Caleb drew his mount alongside, taking the board from Theo to examine it. “It’s a motherboard. Intel chip, Pion series. See the nine? That’s how you can tell.”

“You know about this stuff?”

“Have to.” With a shrug, Caleb handed the board back to Theo. “The turbine controls use Pions. Ours are hardened military, but basically the same. They’re tough as nails and faster than snot. Sixteen gigahertz without overclocking.”

Peter was watching Theo’s expression: he had no idea what this meant, either.

“Well, Michael wants one.”

“You should have said something. We have plenty of extras at the station.”

Alicia laughed. “I have to say, you surprise me, Caleb. You sound like the Circuit. I didn’t even know you wrenches could read.”

Caleb twisted in the saddle to face her; but if he was offended, he gave no sign. “Are you kidding me? What else is there to do down here? Zander was always sneaking off to the library to get more books. There’re, like, boxes and boxes of them stacked in the toolshed. And not just technical stuff. Guy would read anything. Said books were more interesting than people.”

For a moment, no one spoke.

“What did I say?” asked Caleb.

The library was located near the Empire Valley Outlet Mall on the north edge of town: a squat, square building surrounded by hardpan tufted with tall weeds. They took shelter behind a filling station and dismounted; Theo retrieved the binoculars from his saddlebag and scanned the building.

“It’s pretty sanded up. The windows are still intact above ground level, though.
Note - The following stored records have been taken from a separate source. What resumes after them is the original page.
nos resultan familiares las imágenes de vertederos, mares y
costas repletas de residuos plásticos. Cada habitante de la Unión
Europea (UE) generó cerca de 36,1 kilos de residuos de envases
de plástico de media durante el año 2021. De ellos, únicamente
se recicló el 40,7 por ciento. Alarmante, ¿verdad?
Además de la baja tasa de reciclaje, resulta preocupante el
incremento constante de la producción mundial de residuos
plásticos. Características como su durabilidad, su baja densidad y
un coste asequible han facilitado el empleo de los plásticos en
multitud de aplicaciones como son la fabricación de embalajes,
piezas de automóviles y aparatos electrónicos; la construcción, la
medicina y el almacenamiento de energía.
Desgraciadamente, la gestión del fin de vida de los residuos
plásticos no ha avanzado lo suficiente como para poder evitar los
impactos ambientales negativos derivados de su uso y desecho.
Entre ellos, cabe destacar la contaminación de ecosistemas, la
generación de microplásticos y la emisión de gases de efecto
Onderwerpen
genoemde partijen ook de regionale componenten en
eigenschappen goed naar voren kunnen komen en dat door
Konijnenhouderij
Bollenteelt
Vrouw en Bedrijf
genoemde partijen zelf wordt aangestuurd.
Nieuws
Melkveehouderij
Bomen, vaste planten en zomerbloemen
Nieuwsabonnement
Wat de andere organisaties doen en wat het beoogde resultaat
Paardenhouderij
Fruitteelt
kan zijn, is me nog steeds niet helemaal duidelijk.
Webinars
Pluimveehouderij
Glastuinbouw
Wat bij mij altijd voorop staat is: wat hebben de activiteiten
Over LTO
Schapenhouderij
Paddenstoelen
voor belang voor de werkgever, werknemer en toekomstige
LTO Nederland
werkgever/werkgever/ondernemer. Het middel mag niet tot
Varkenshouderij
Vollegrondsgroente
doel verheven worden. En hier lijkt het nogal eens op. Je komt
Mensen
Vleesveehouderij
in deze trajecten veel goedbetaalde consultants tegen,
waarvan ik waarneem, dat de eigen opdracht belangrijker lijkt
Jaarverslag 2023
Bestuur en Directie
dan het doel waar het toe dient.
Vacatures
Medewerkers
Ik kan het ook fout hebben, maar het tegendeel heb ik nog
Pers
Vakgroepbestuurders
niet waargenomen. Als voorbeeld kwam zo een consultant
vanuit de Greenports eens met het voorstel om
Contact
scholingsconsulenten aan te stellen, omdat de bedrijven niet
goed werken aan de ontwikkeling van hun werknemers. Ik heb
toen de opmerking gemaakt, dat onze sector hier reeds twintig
The building looks tight.”

“Can you see inside?” Peter asked.

“The sun’s too bright, reflecting off the glass.” He passed the binoculars to Alicia and turned to Hightop. “You’re certain?”

“That Zander came here?” The boy nodded. “Yes, I’m certain.”
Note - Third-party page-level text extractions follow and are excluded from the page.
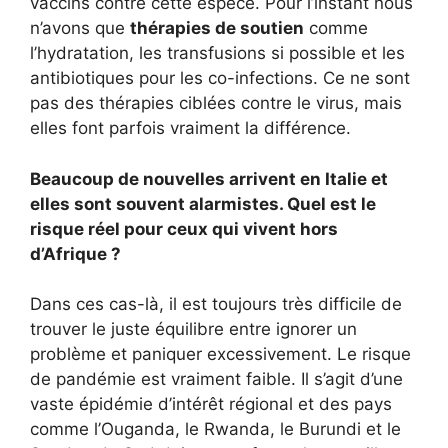
vaccins contre cette espèce. Pour l’instant nous
n’avons que
thérapies de soutien
comme
l’hydratation, les transfusions si possible et les
antibiotiques pour les co-infections. Ce ne sont
pas des thérapies ciblées contre le virus, mais
elles font parfois vraiment la différence.
Beaucoup de nouvelles arrivent en Italie et
elles sont souvent alarmistes. Quel est le
risque réel pour ceux qui vivent hors
d’Afrique ?
Dans ces cas-là, il est toujours très difficile de
trouver le juste équilibre entre ignorer un
problème et paniquer excessivement. Le risque
de pandémie est vraiment faible. Il s’agit d’une
vaste épidémie d’intérêt régional et des pays
comme l’Ouganda, le Rwanda, le Burundi et le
“Did you ever go with him?”

“Are you serious?”

Alicia had clambered up a dumpster to the roof of the filling station to have a better look.

“Anything?”

She drew down the binoculars. “You’re right, the sun’s too bright. I don’t see how there’d be anything inside, though, with all those windows.”

“That’s what Zander always said,” Caleb added.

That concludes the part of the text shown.